Rechtspopulistische Journalistenschelte ist nicht neu. Damit haben Journalisten, die ihre Wächterfunktion wahrnehmen, inzwischen leider nahezu täglich zu tun. Die meisten Zuschriften mit Drohungen und Beleidigungen erreichen mich anonym. Doch die Zahl der namentlich unterzeichneten Hassmitteilungen wächst.
Neu ist, dass diese rechtspopulistsiche Hetze gegen Journalisten inzwischen auch von Zeitgenossen kommt, die bisher eher der Mitte der Gesellschaft zugerechnet werden. So erreichte mich der Tweet einer Ex-CSU- Mitarbeiterin und Ex-DJV-Mitarbeiterin diesen Inhalts:
Dass wir Journalisten Skandale aufdecken, also unsere Wächterfunktion wahrnehmen, umschreibt Frau Werner hier mit einem Griff in die braune Sprachkiste als "ans Bein pinkeln" und den Journalisten, der dies tut als "Querulanten". Mitteilungen ähnlichen Inhalts habe ich bisher vor allen Dingen von Höcke-Anhängern erhalten. Man müsste dies eigentlich nicht weiter kommentieren. Aber immerhin der Bundesverband des Deutschen Journalistenverbandes mit zwei Geschäftsstellen in Bonn und Berlin, den ja eigentlich eine solche Interpreation der Wächterfunktion nicht unbedingt begeistern sollte, hat diesen Tweet mit "gefällt mir" markiert.

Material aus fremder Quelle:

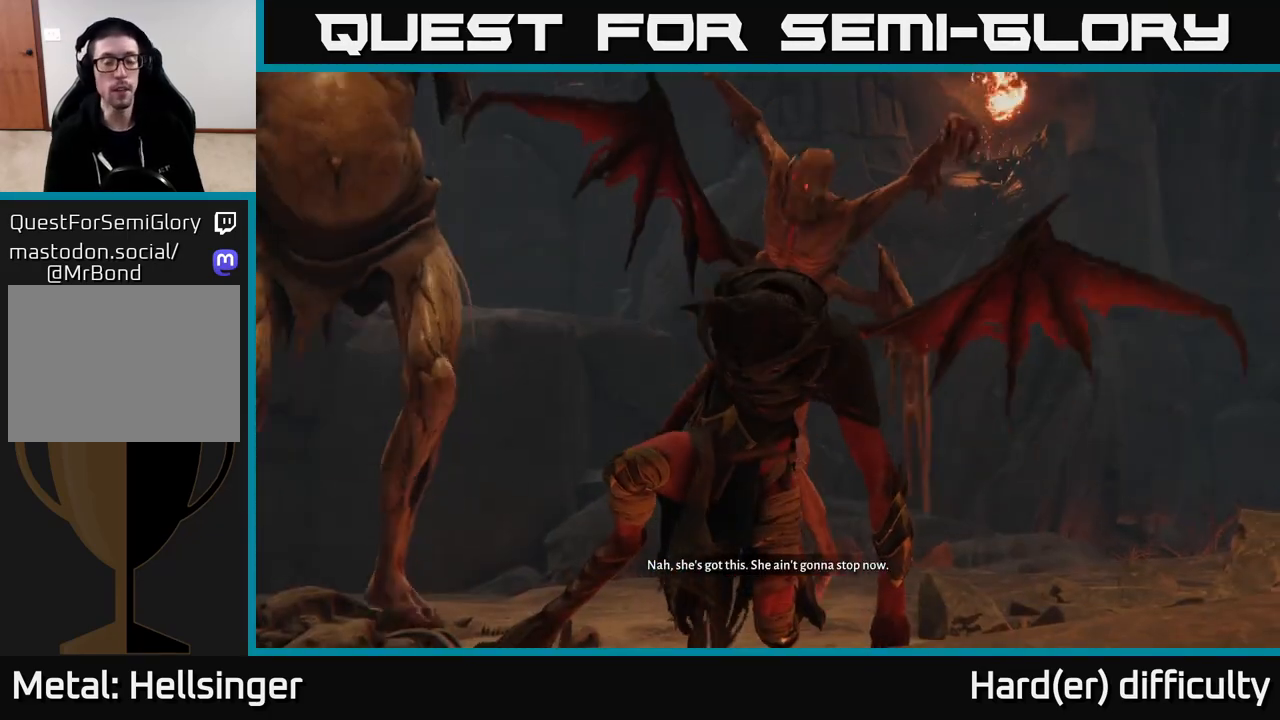
{"buttons": [], "left_stick": "center", "right_stick": "center", "events": []}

Das darf wohl als Zeichen gelten, dass solche Art der populistischen Journalistenhetze inzwischen Institutionen und damit Menschen erreicht hat, die man der berühmten Mitte der Gesellschaft zurechnen konnte. Der Bundesvorstand des DJV hat diese Entgleisung seiner Bundesgeschäftsstelle bisher nicht kommentiert. Und es ist Anlass zur Sorge: Offenbar sind rechtspopulistische Tiraden offen gesellschaftsfähig geworden im Lande.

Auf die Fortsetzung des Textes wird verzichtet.